My first programming internship used VB6 (1998), and it was great at the time. My first real job was mainly Classic ASP (2001), and I didn’t have a problem with that either. We just got back a proposal from a consulting company to revamp one of our aging CD-ROM based products and my jaw hit the floor when he suggested VB6 as the platform of choice. You have got to be fraking kidding me. Microsoft came out with the final version of VB6 in 1998 and is ending extended support this year.
This says a bunch of things to me about this guy. Mainly though it’s that he’s too damn lazy to learn anything new. Now, I must say, I’m not thrilled about keeping up with the changes in .NET that seem to happen on a daily basis, but most of the time these changes are meant to address some deficiency and it’s usually a fairly transparent process documented from a .NET team member’s blog.
What irresponsibility for the poor clients of yours that don’t know any better!

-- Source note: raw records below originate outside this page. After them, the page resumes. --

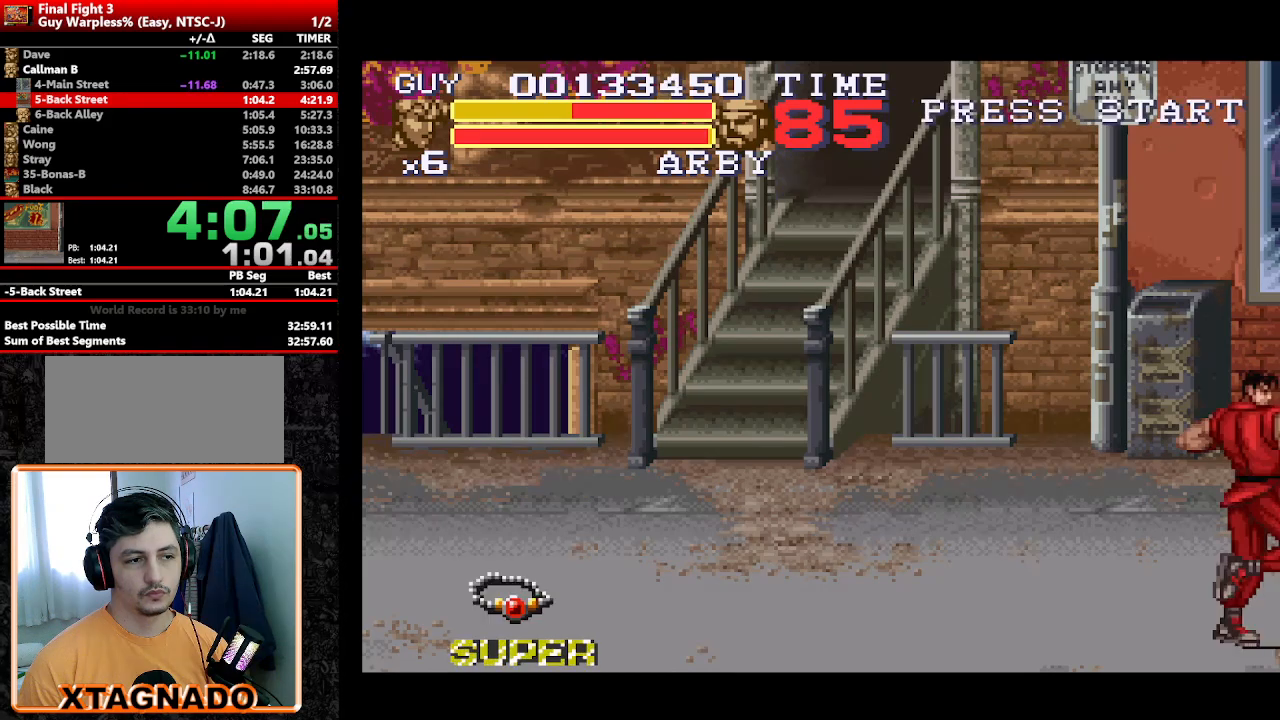
{"buttons": ["DPAD_LEFT"], "events": [[483, "DPAD_LEFT", "down"]]}
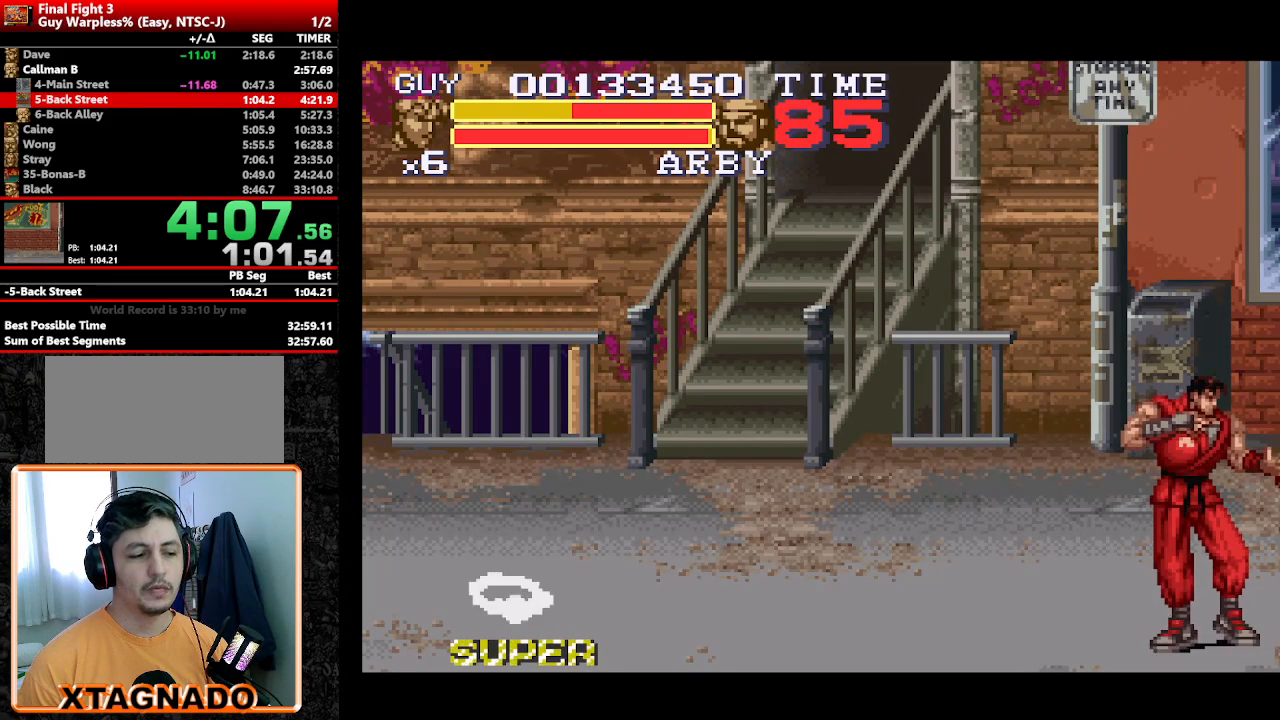
{"buttons": ["DPAD_LEFT"], "events": []}
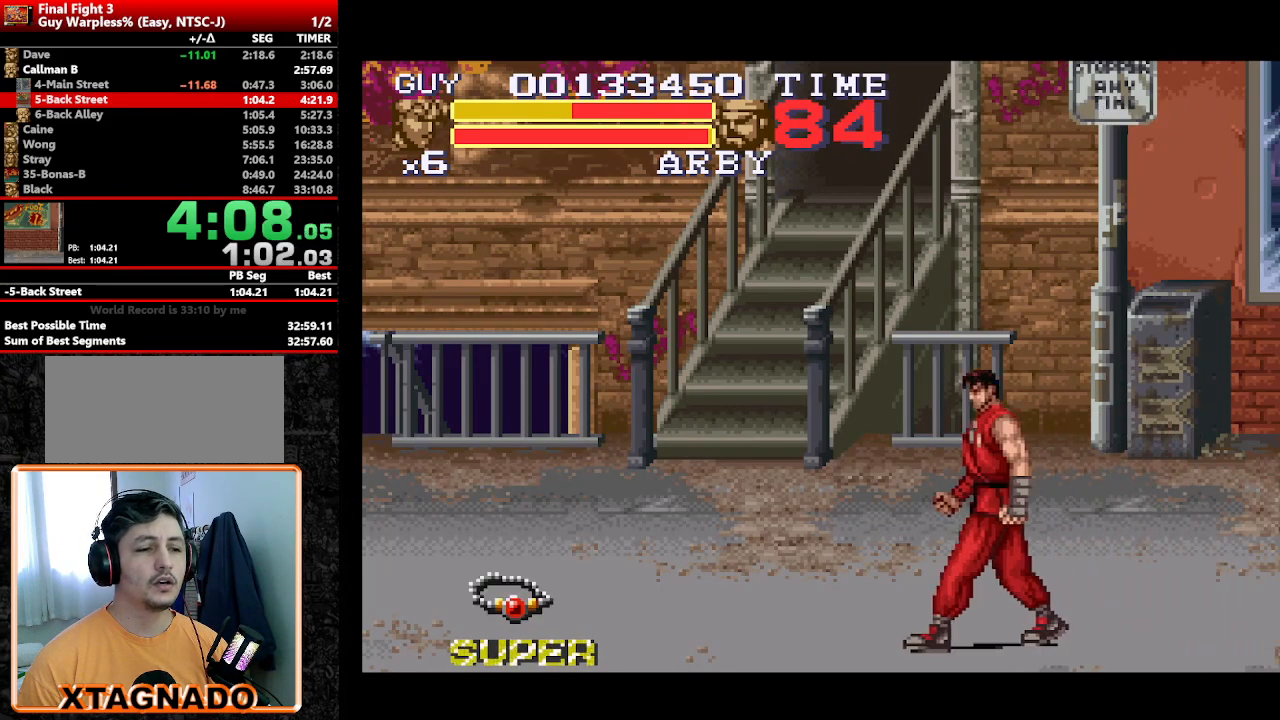
{"buttons": ["DPAD_RIGHT"], "events": [[50, "DPAD_LEFT", "up"], [50, "DPAD_RIGHT", "down"]]}
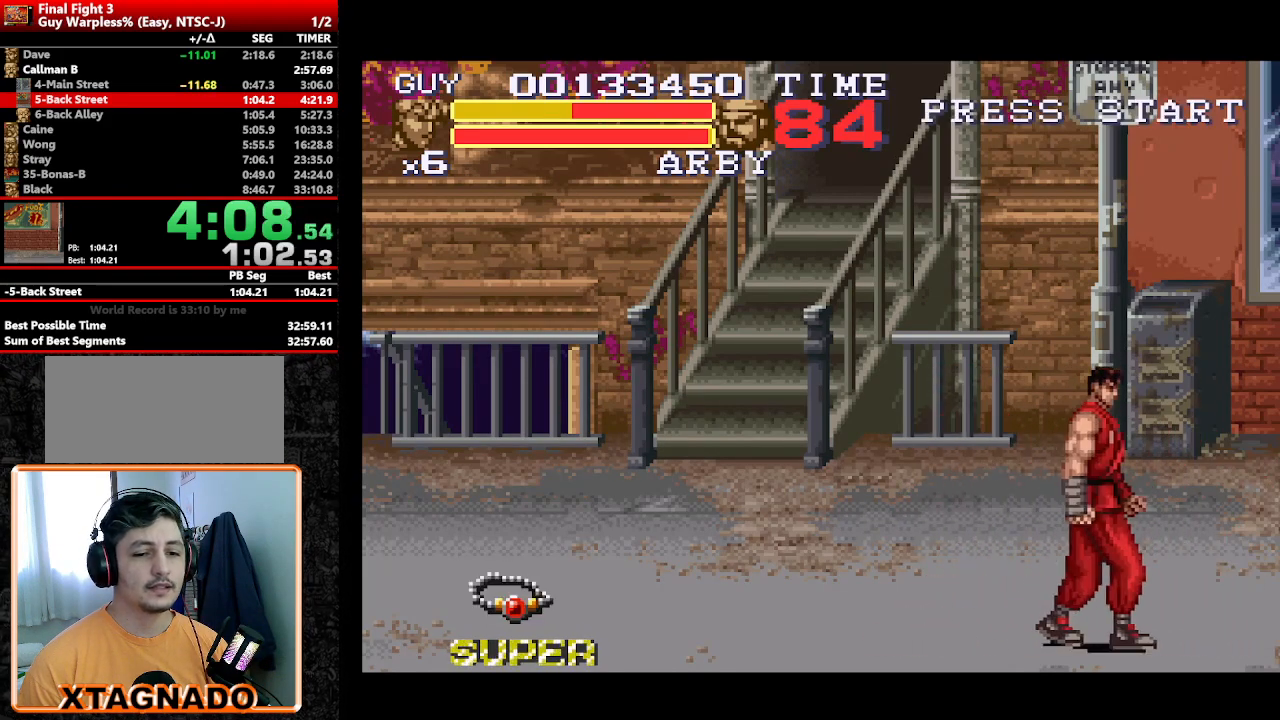
{"buttons": ["A"], "events": [[333, "A", "down"], [433, "A", "up"], [433, "DPAD_RIGHT", "up"], [483, "A", "down"]]}
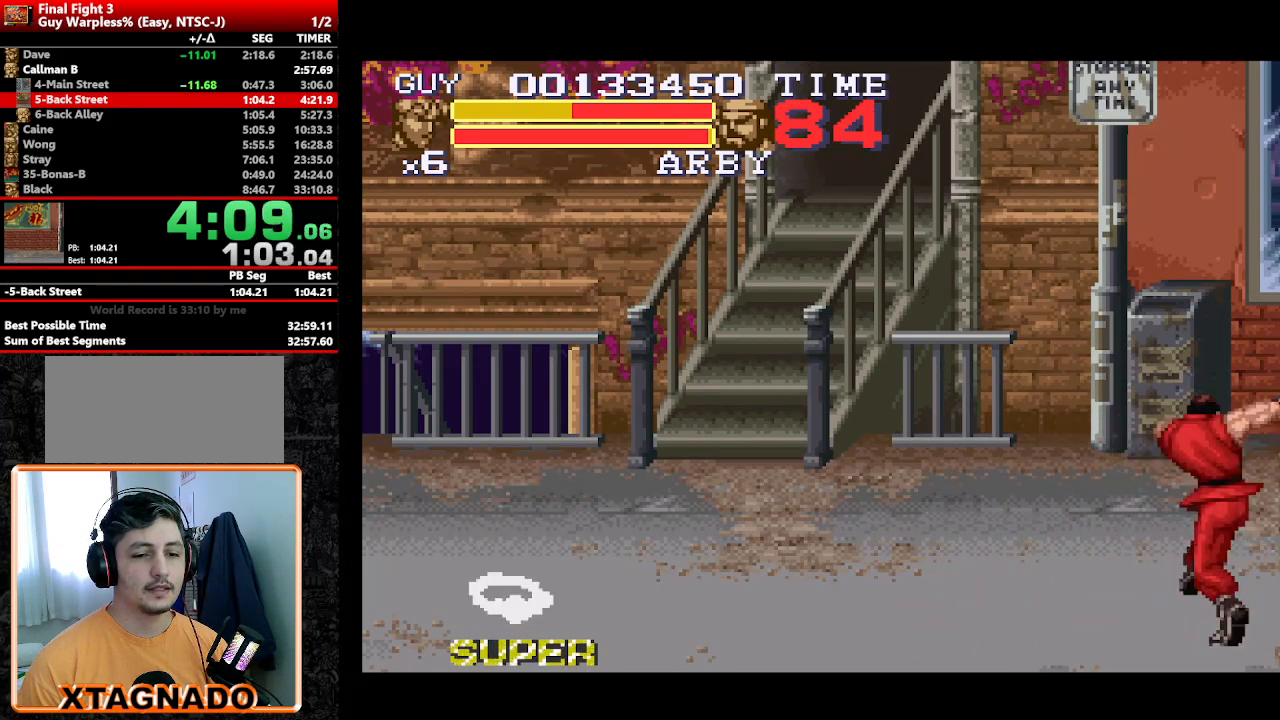
{"buttons": [], "events": [[33, "A", "up"]]}
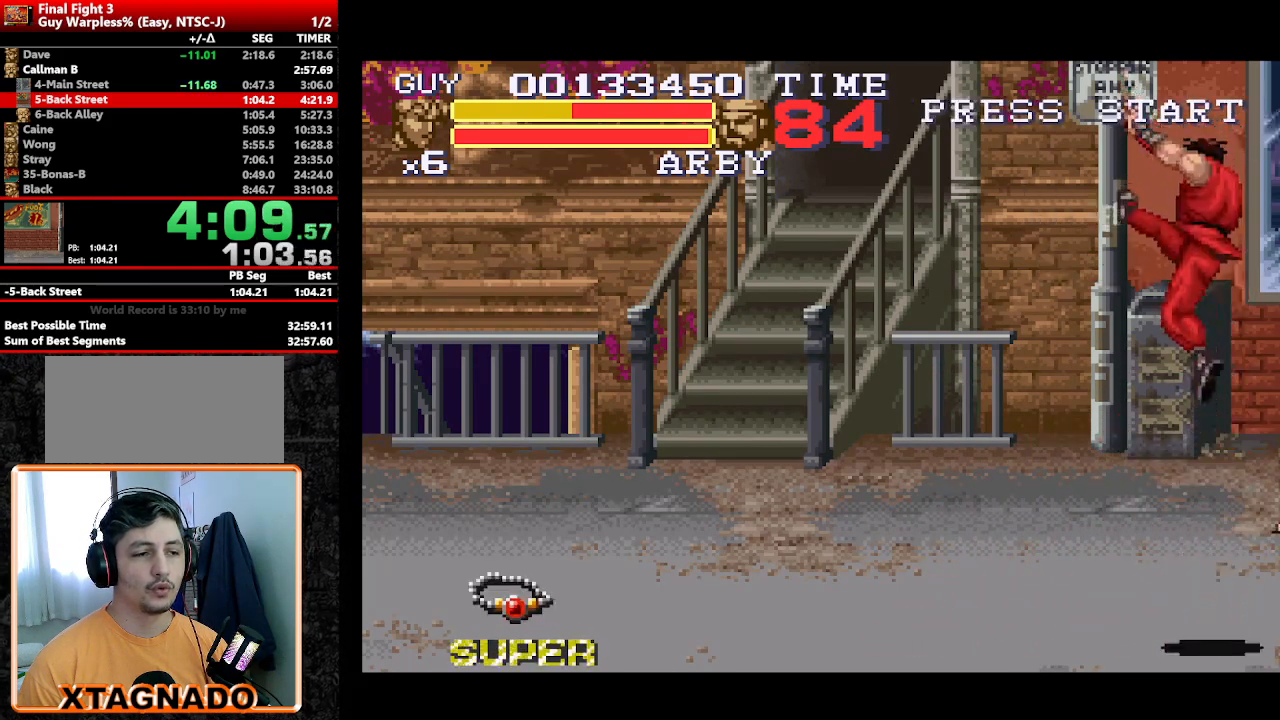
{"buttons": [], "events": [[183, "DPAD_RIGHT", "down"], [233, "Y", "down"], [283, "DPAD_RIGHT", "up"], [283, "Y", "up"], [367, "Y", "down"], [417, "Y", "up"]]}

I really thought this is was an April fools joke, but no. Sadly, it was a real proposal. One thing that I did notice from this was that MS has been pretty consistent about standardizing the naming of their products to include the year of projected release date. Office XP was really 2002 but since then it’s been Office 2003, Office 2007. NT4 gave way to Windows Server 2000, Windows Server 2003 and now 2008. Visual Studio 2003, 2005, 2008. Imagine if VB6 was actually named VB 98? Would anyone actually still try to sneak it into their client’s projects?
HPC: “Yeah, so we’ve determined VB 98 is the best solution for rebuilding this product.”
Client: “You mean VB 2008 right?”
HPC: “Nope, 98! I’m a fraking moron!”
Who knows though. I’m still wary about moving anything in our organization to Vista and XP is starting to show it’s age. Maybe someone will think I’m this big of an idiot one day, but if I ever get this lazy, someone should revoke my computing license.